Ruedi Müller: Ich reiste ja alleine, war aber nie einsam. Beide Male buchte ich lediglich die ersten zwei Nächte in Schanghai… und liess mich dann treiben. Meine drei Tipps:
- Sich vorher gut über Land und Leute informieren, um z.B. zu wissen, dass man in China aus Respekt vor dem Gegenüber immer mit beiden Händen etwas gibt und nimmt.
- Mit Schanghai anfangen. Es ist die „europäischste“ Stadt in China. Dort U-Bahn fahren.
- Möglichst viel Kontakt zu den Einheimischen suchen. Das funktioniert selbst dann, wenn das Gegenüber kein Englisch kann. WeChat übersetzt von Chinesisch nach Englisch und umgekehrt! Ich führte einige solcher Gespräche face-to-face. Ich mache das auch jetzt noch, nach meiner Rückkehr und auf Distanz.
8china: Seit einigen Jahren beschäftigen Sie sich mit chinesischen Strategemen. Was interessiert Sie daran so sehr?

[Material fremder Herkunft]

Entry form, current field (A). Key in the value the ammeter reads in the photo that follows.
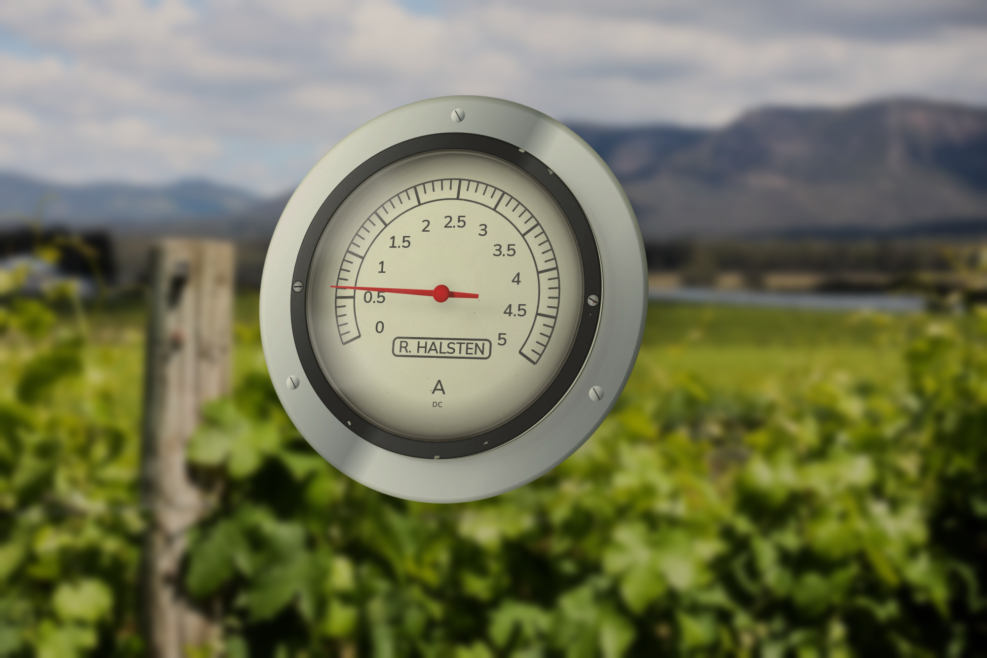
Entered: 0.6 A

Ruedi Müller: Das war so eine Art Liebe auf den ersten Blick. Ich nahm deren Kosmos sofort in mir auf, las Dutzende Bücher auf Deutsch und auf Englisch und erstellte vor vielen Jahren die Website Strategeme.com. Die Strategeme veränderten mein Leben zum Positiven. Und zwar auf zwei Ebenen:
- Behaviour/Attitude (Einstellung): eine Situation ist einfach so wie sie ist. Jammern nützt nichts.

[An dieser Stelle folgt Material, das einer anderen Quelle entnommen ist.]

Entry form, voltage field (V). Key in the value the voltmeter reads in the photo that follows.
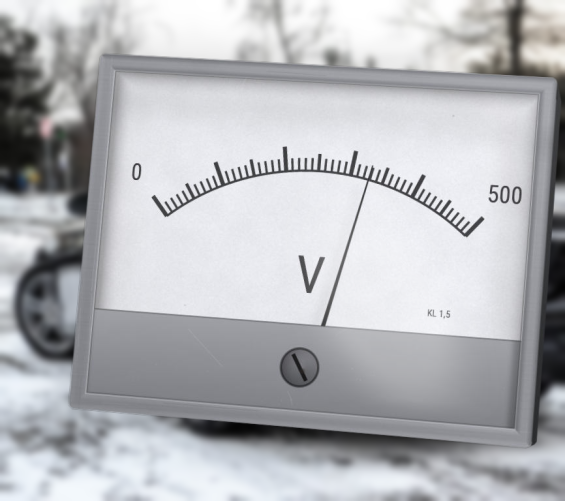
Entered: 330 V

- Skills (Fähigkeiten): Kennt man sich mit den Strategemen aus, erfährt man die Welt mit anderen Augen, sieht quasi um die Ecke. Diesen geschärften Blick nennt Prof. Dr. Dr. Harald von Senger, der die Strategeme in den Westen brachte, defensive Anwendung. Offensiv heisst, die Strategeme in schwierigen Situationen selbst anzuwenden. Diese Strategeme sind ja Metaphern, die zu neuen Gedankengängen anregen.
8china: Welches chinesische Strategem kann man am besten im Alltag anwenden?
Ruedi Müller: Nr 12: „Mit leichter Hand das Schaf wegführen.“
Das liegt schon in meiner Natur. Man sollte nicht so stur einem Ziel nachrennen und alles links und rechts auf dem Weg dahin ausblenden. Man verpasst sonst sehr viel.